It is known that the volume of liquid flowing from a vessel having a fluctuating liquid level therein through an opening in the vicinity of the base of the vessel is not constant over a period of time, but varies proportionally to the square root of the height of the liquid level in the vessel. In many cases it is desirable to maintain a continuous liquid discharge from a vessel or tank that is constant over a period of time, regardless of the varying height of the liquid level. Examples of this are storm water retention tanks, located ahead of waste water treatment plants and adapted to store quantities of waste water which increase considerably under storm weather conditions and thus exceed the capacity of the treatment plant. Depending on the volume of rainfall, the liquid level in such storm water retention tanks can fluctuate greatly and at the same time, the liquid from the tank is to be discharged at a level as constant as possible into the treatment plant, according to the maximum capacity of the plant.

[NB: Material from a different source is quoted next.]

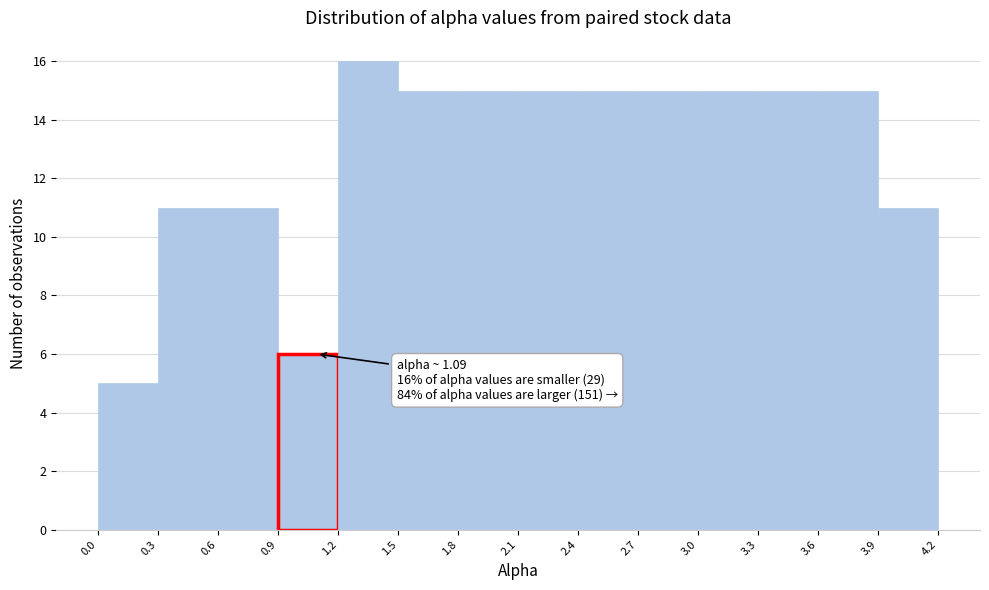

Which range on the x-axis has the tallest bar?

1.2 to 1.5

The discharge of liquid at a constant level over a time period from the vicinity of the surface of the liquid in a tank can be effected by a floating inlet following the fluctuations in the liquid level. However, in the case of storm water retention tanks and in many other cases it is necessary to locate the liquid discharge as low as possible in the vicinity of the base of the tank. For such cases it is known that valve control devices such a butterfly valves, butterfly flaps, pneumatic valves or the like, can be located in the discharge pipe. These are controlled by floats or other control members, depending on the liquid level in the tank, and provide a constant discharge quantity over a time period by relative variation of the flow cross section of the discharge pipe.

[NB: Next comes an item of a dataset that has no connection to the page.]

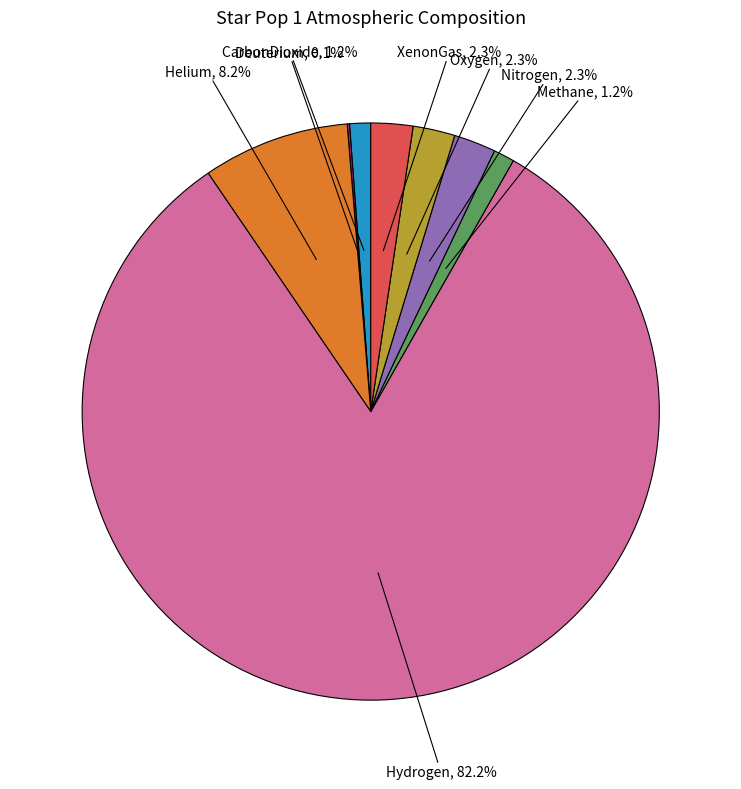

Which category accounts for the majority?

Hydrogen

Difficulties have been encountered with these devices due to the fact that the control is relatively inaccurate as it is difficult to achieve a variation of the flow cross section, proportional to the square root of the liquid height in the tank. Also, the fluctuating friction and vortex losses in the pipe and in the butterfly valve control device are very difficult to calculate. In addition, butterfly valve control devices are subject to wear and blockage due to pollutants in the waste water. Furthermore, such prior art devices are often very expensive, especially if precise electrically controlled butterfly units are used.